Q4 sales slid 5.9 per cent to $194.7 million, while earnings per share came in 2.4 per cent lower at 4.1 cents for the period. M1’s Q4 profit was higher than the $35 million median estimate from five analysts polled by Bloomberg.
For the full 2008, the country’s smallest operator saw its net profit dive 12.6 per cent to $150.1 million from the preceding year. Sales for the year dipped 0.3 per cent to $800.6 million.
M1 proposed a final dividend of 7.2 cents, bringing its full-year payout to 13.4 cents or around 80 per cent of its 2008 profit. Despite the adverse economic conditions, the company expects to maintain a similar dividend payout ratio in 2009.
The firm’s full-year profit decline was due to higher customer retention costs with the introduction of mobile number portability (MNP) in June last year, said Karen Kooi, M1’s acting CEO and chief financial officer.
Average retention cost per post-paid customer for 2008 was $148, against 2007’s $132.
In addition, higher international traffic expenses also contributed to the drop, Ms Kooi told reporters and analysts at its results briefing yesterday. She was chairing the conference in place of outgoing M1 chief Neil Montefiore, who is set to leave the company next month after 12 years of service.

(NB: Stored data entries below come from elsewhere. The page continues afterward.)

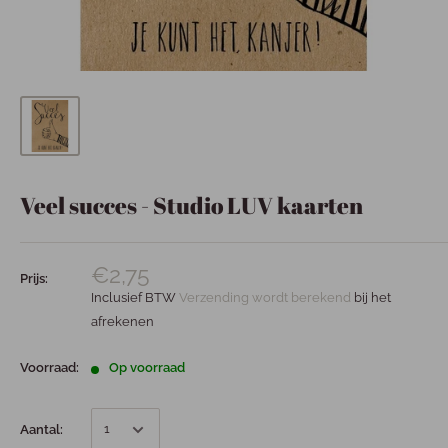
Veel succes - Studio LUV kaarten
€2,75
Prijs:
Inclusief BTW
Verzending wordt berekend
bij het
afrekenen
Voorraad:
Op voorraad
Aantal:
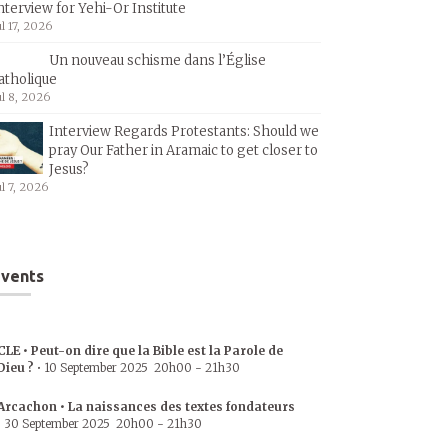
nterview for Yehi-Or Institute
ul 17, 2026
Un nouveau schisme dans l’Église
atholique
ul 8, 2026
Interview Regards Protestants: Should we
pray Our Father in Aramaic to get closer to
Jesus?
ul 7, 2026
vents
CLE • Peut-on dire que la Bible est la Parole de
Dieu ?
•
10 September 2025
20h00
-
21h30
Arcachon • La naissances des textes fondateurs
•
30 September 2025
20h00
-
21h30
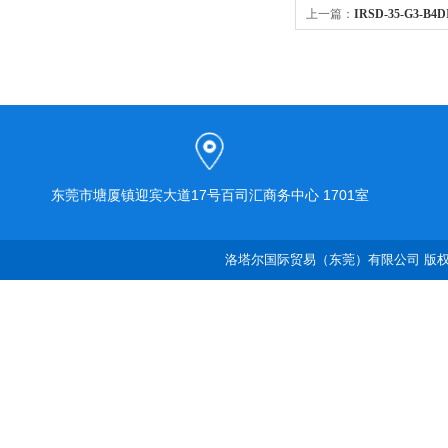
上一篇：
IRSD-35-G3-B
东莞市塘厦镇迎宾大道17号百司汇商务中心 1701室
洛塔尔国际贸易（东莞）有限公司 版权所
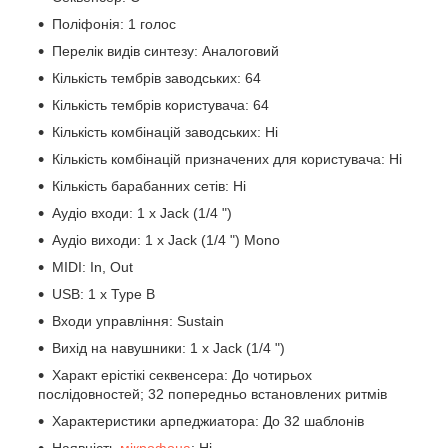
Поліфонія: 1 голос
Перелік видів синтезу: Аналоговий
Кількість тембрів заводських: 64
Кількість тембрів користувача: 64
Кількість комбінацій заводських: Ні
Кількість комбінацій призначених для користувача: Ні
Кількість барабанних сетів: Ні
Аудіо входи: 1 x Jack (1/4 ")
Аудіо виходи: 1 x Jack (1/4 ") Mono
MIDI: In, Out
USB: 1 х Type B
Входи управління: Sustain
Вихід на навушники: 1 х Jack (1/4 ")
Характ ерістікі секвенсера: До чотирьох
послідовностей; 32 попередньо встановлених ритмів
Характеристики арпеджиатора: До 32 шаблонів
Наявність
мікрофона
: Ні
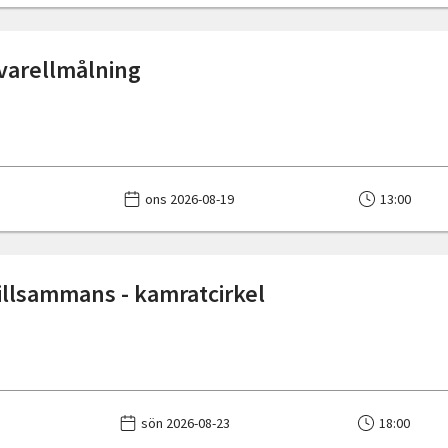
kvarellmålning
ons 2026-08-19
13:00
illsammans - kamratcirkel
sön 2026-08-23
18:00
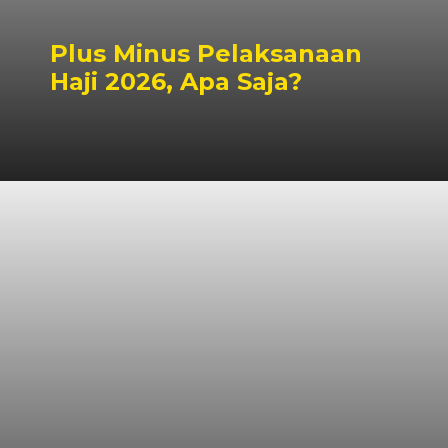
Plus Minus Pelaksanaan
Haji 2026, Apa Saja?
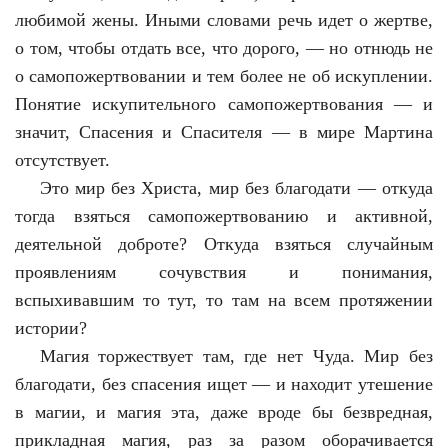
любимой жены. Иными словами речь идет о жертве,
о том, чтобы отдать все, что дорого, — но отнюдь не
о самопожертвовании и тем более не об искуплении.
Понятие искупительного самопожертвования — и
значит, Спасения и Спасителя — в мире Мартина
отсутствует.
Это мир без Христа, мир без благодати — откуда
тогда взяться самопожертвованию и активной,
деятельной доброте? Откуда взяться случайным
проявлениям сочувствия и понимания,
вспыхивавшим то тут, то там на всем протяжении
истории?
Магия торжествует там, где нет Чуда. Мир без
благодати, без спасения ищет — и находит утешение
в магии, и магия эта, даже вроде бы безвредная,
прикладная магия, раз за разом оборачивается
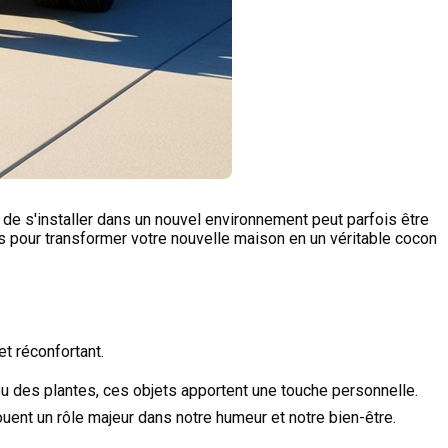
e s'installer dans un nouvel environnement peut parfois être
ls pour transformer votre nouvelle maison en un véritable cocon
et réconfortant.
ou des plantes, ces objets apportent une touche personnelle.
ent un rôle majeur dans notre humeur et notre bien-être.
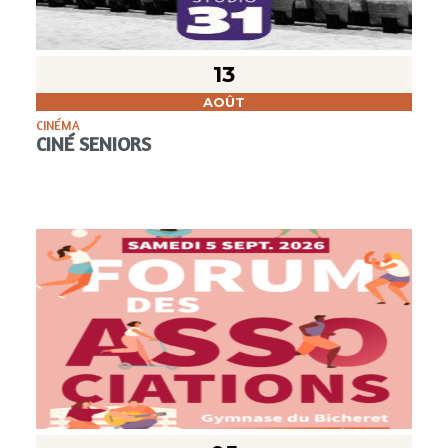
13
AOÛT
CINÉMA
CINÉ SENIORS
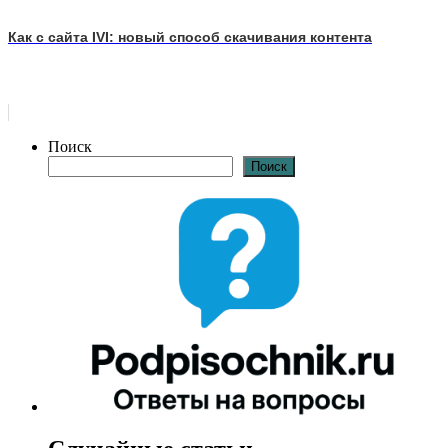
Как с сайта IVI: новый способ скачивания контента
Поиск
Поиск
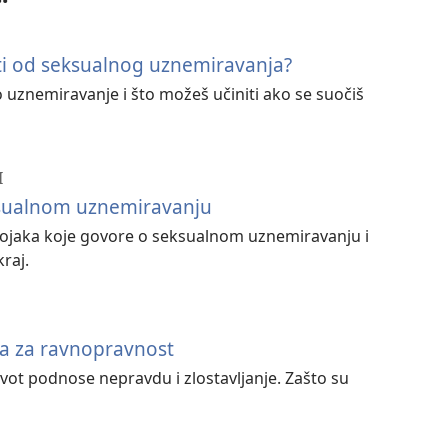
ti od seksualnog uznemiravanja?
o uznemiravanje i što možeš učiniti ako se suočiš
I
ksualnom uznemiravanju
evojaka koje govore o seksualnom uznemiravanju i
raj.
a za ravnopravnost
 život podnose nepravdu i zlostavljanje. Zašto su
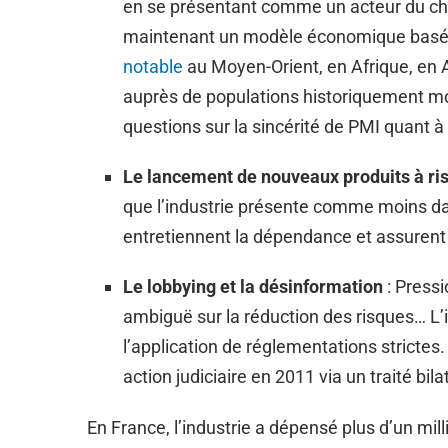
en se présentant comme un acteur du chan
maintenant un modèle économique basé 
notable
au Moyen-Orient, en Afrique, en A
auprès de populations historiquement m
questions sur la sincérité de PMI quant
Le lancement de nouveaux produits à ris
que l’industrie présente comme moins dan
entretiennent la dépendance et assure
Le lobbying et la désinformation
: Pressi
ambiguë sur la réduction des risques… L’i
l’application de réglementations strictes
action judiciaire en 2011 via un traité b
En France, l’industrie a dépensé plus d’un mil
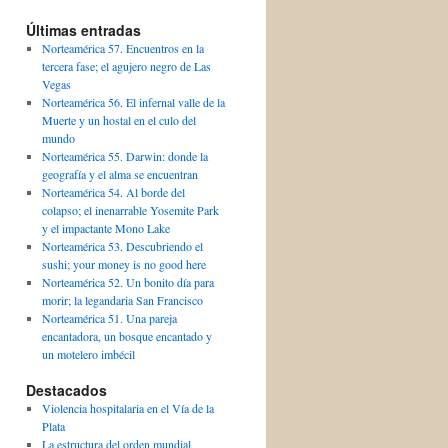
Últimas entradas
Norteamérica 57. Encuentros en la
tercera fase; el agujero negro de Las
Vegas
Norteamérica 56. El infernal valle de la
Muerte y un hostal en el culo del
mundo
Norteamérica 55. Darwin: donde la
geografía y el alma se encuentran
Norteamérica 54. Al borde del
colapso; el inenarrable Yosemite Park
y el impactante Mono Lake
Norteamérica 53. Descubriendo el
sushi; your money is no good here
Norteamérica 52. Un bonito día para
morir; la legandaria San Francisco
Norteamérica 51. Una pareja
encantadora, un bosque encantado y
un motelero imbécil
Destacados
Violencia hospitalaria en el Vía de la
Plata
La estructura del orden mundial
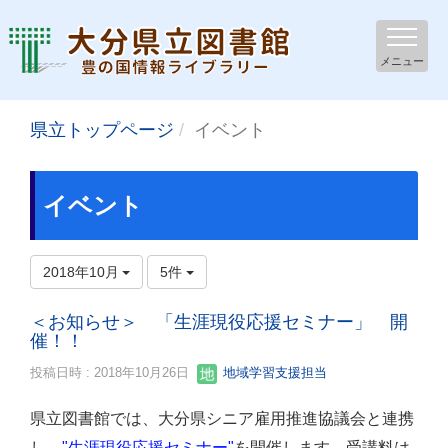
メニュー
県立トップページ
イベント
イベント
2018年10月
5件
＜お知らせ＞ 「生涯現役応援セミナー」 開
催！！
投稿日時 : 2018年10月26日
地域学習支援担当
県立図書館では、大分県シニア雇用推進協議会と連携
し
、
"生涯現役応援セミナー"
を開催します。受講料は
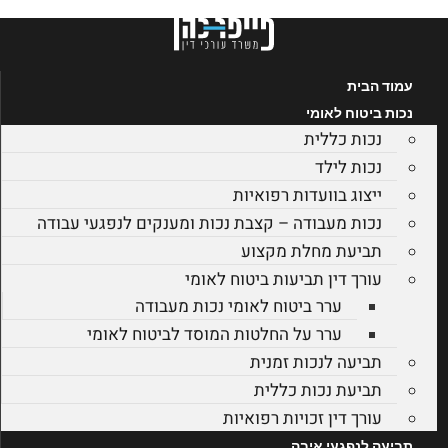
דלג
לתוכן
עמוד הבית
נכות ביטוח לאומי
נכות כללית
נכות לילד
ייצוג בוועדות רפואיות
נכות מעבודה – קצבת נכות ומענקים לנפגעי עבודה
תביעת מחלת מקצוע
עורך דין תביעות ביטוח לאומי
ערר ביטוח לאומי נכות מעבודה
ערר על החלטות המוסד לביטוח לאומי
תביעה לנכות זמנית
תביעת נכות כללית
עורך דין זכויות רפואיות
תביעה לנפגעי איבה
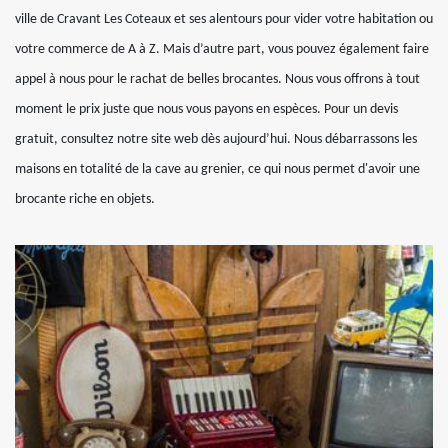
ville de Cravant Les Coteaux et ses alentours pour vider votre habitation ou
votre commerce de A à Z. Mais d’autre part, vous pouvez également faire
appel à nous pour le rachat de belles brocantes. Nous vous offrons à tout
moment le prix juste que nous vous payons en espèces. Pour un devis
gratuit, consultez notre site web dès aujourd’hui. Nous débarrassons les
maisons en totalité de la cave au grenier, ce qui nous permet d'avoir une
brocante riche en objets.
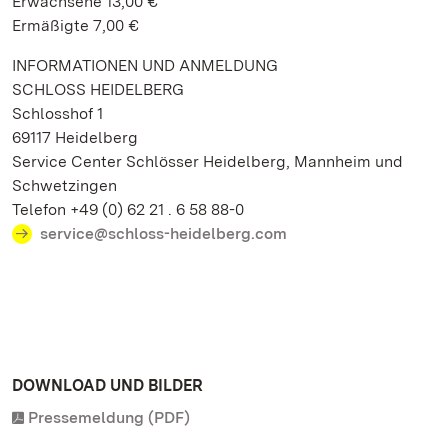
Erwachsene 13,00 €
Ermäßigte 7,00 €
INFORMATIONEN UND ANMELDUNG
SCHLOSS HEIDELBERG
Schlosshof 1
69117 Heidelberg
Service Center Schlösser Heidelberg, Mannheim und
Schwetzingen
Telefon +49 (0) 62 21 . 6 58 88-0
service@schloss-heidelberg.com
DOWNLOAD UND BILDER
Pressemeldung (PDF)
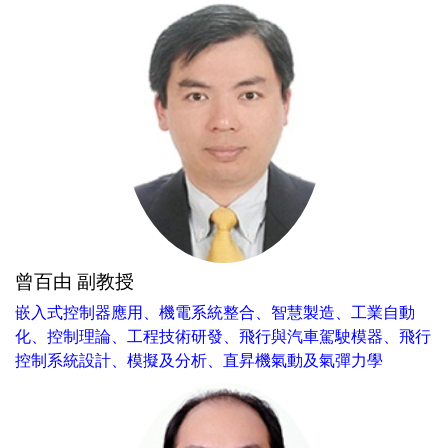
曾百由 副教授
嵌入式控制器應用、機電系統整合、智慧製造、工業自動
化、控制理論、工程技術研發、飛行與汽車駕駛模器、飛行
控制系統設計、模擬及分析、直昇機氣動及氣彈力學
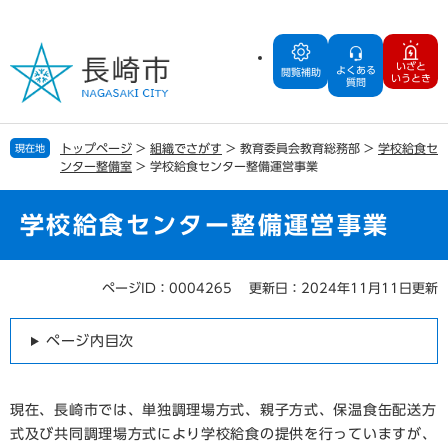
ペ
メ
ー
ニ
ジ
ュ
いざと
よくある
の
ー
閲覧補助
いうとき
質問
先
を
頭
飛
で
ば
トップページ
>
組織でさがす
>
教育委員会教育総務部
>
学校給食セ
現在地
す
し
ンター整備室
>
学校給食センター整備運営事業
。
て
本
文
学校給食センター整備運営事業
へ
ページID：0004265
更新日：2024年11月11日更新
本
文
ページ内目次
現在、長崎市では、単独調理場方式、親子方式、保温食缶配送方
式及び共同調理場方式により学校給食の提供を行っていますが、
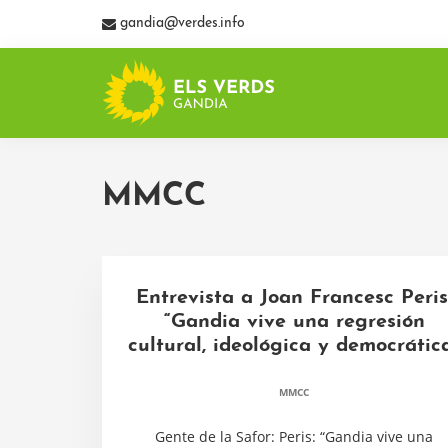
Skip
Skip
Skip
gandia@verdes.info
to
to
to
primary
main
primary
navigation
content
sidebar
ELS
Els
VERDS
Verds.
DE
MMCC
Assemblea
GANDIA
de
Gandia
Entrevista a Joan Francesc Peris
“Gandia vive una regresión
cultural, ideológica y democrátic
MMCC
Gente de la Safor: Peris: “Gandia vive una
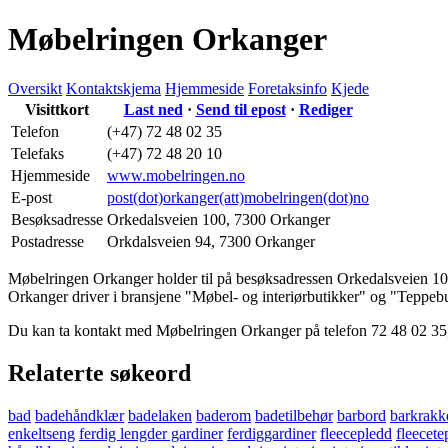
Møbelringen Orkanger
Oversikt
Kontaktskjema
Hjemmeside
Foretaksinfo
Kjede
Visittkort
Last ned
·
Send til epost
·
Rediger
Telefon
(+47) 72 48 02 35
Telefaks
(+47) 72 48 20 10
Hjemmeside
www.mobelringen.no
E-post
post(dot)orkanger(att)mobelringen(dot)no
Besøksadresse
Orkedalsveien 100
,
7300 Orkanger
Postadresse
Orkdalsveien 94
,
7300 Orkanger
Møbelringen Orkanger holder til på besøksadressen
Orkedalsveien 1
Orkanger driver i bransjene "Møbel- og interiørbutikker" og "Teppebuti
Du kan ta kontakt med Møbelringen Orkanger på telefon 72 48 02 35
Relaterte søkeord
bad
badehåndklær
badelaken
baderom
badetilbehør
barbord
barkrakk
enkeltseng
ferdig lengder gardiner
ferdiggardiner
fleecepledd
fleecete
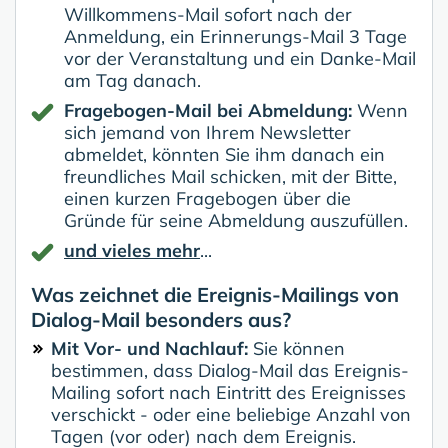
Willkommens-Mail sofort nach der
Anmeldung, ein Erinnerungs-Mail 3 Tage
vor der Veranstaltung und ein Danke-Mail
am Tag danach.
Fragebogen-Mail bei Abmeldung:
Wenn
sich jemand von Ihrem Newsletter
abmeldet, könnten Sie ihm danach ein
freundliches Mail schicken, mit der Bitte,
einen kurzen Fragebogen über die
Gründe für seine Abmeldung auszufüllen.
und vieles mehr
...
Was zeichnet die Ereignis-Mailings von
Dialog-Mail besonders aus?
Mit Vor- und Nachlauf:
Sie können
bestimmen, dass Dialog-Mail das Ereignis-
Mailing sofort nach Eintritt des Ereignisses
verschickt - oder eine beliebige Anzahl von
Tagen (vor oder) nach dem Ereignis.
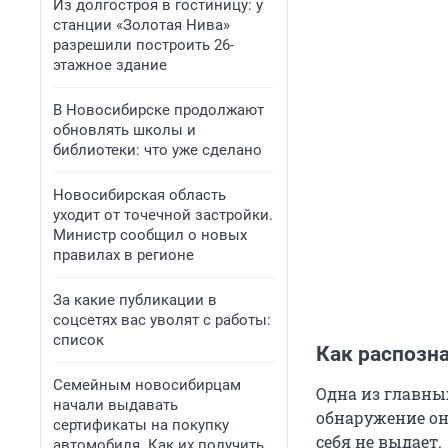
Из долгостроя в гостиницу: у
станции «Золотая Нива»
разрешили построить 26-
этажное здание
В Новосибирске продолжают
обновлять школы и
библиотеки: что уже сделано
Новосибирская область
уходит от точечной застройки.
Министр сообщил о новых
правилах в регионе
За какие публикации в
соцсетях вас уволят с работы:
список
Как распозна
Семейным новосибирцам
Одна из главны
начали выдавать
обнаружение он
сертификаты на покупку
себя не выдает.
автомобиля. Как их получить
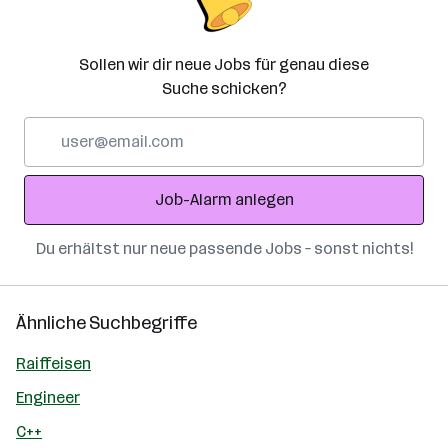
Sollen wir dir neue Jobs für genau diese
Suche schicken?
E-
Mail-
Adresse
Job-Alarm anlegen
Du erhältst nur neue passende Jobs – sonst nichts!
Ähnliche Suchbegriffe
Raiffeisen
Engineer
C++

In response to MNP, the operator had introduced more competitive subscription plans which resulted in lower margins, while stepping up its marketing efforts to attract and retain customers but these initiatives tapered off in the tail end of 2008.Customer acquisition cost in Q4 fell to $131 from $162 in the preceding quarter and retention cost also dropped from $155 in Q3 to $135 in the last quarter of 2008.
‘Throughout the festive season, there were more rational promotions from the three telcos. The campaigns stayed clear of providing free monthly subscriptions, which wreaked havoc on margins earlier, to focus on deeper handset subsidies or rebates for monthly subscriptions without equipment,’ CIMB said in a research note.
M1 added 10,000 new subscribers in Q4, most of whom were prepaid customers, to take its user base to 1.63 million. However, its churn rate, or the percentage of subscribers leaving M1, rose to 1.7 per cent from 1.2 per cent a year earlier.
‘We are not going out aggressively to take market share,’ Ms Kooi stressed. However, she reiterated the company’s intention to diversify beyond mobile services into Internet provision when the upcoming Next-Gen National Broadband Network is completed in 2012.
In the meantime, M1 has started offering fixed broadband by leasing infrastructure from StarHub but it did not reveal the take-up rate for these services.
‘We are not actively pushing the fixed-line broadband just yet and we have not started bundling,’ Ms Kooi said, adding that M1 is using this arrangement as a dipstick for its broadband foray in future. M1 shares rose 1.3 per cent to close at $1.52 yesterday.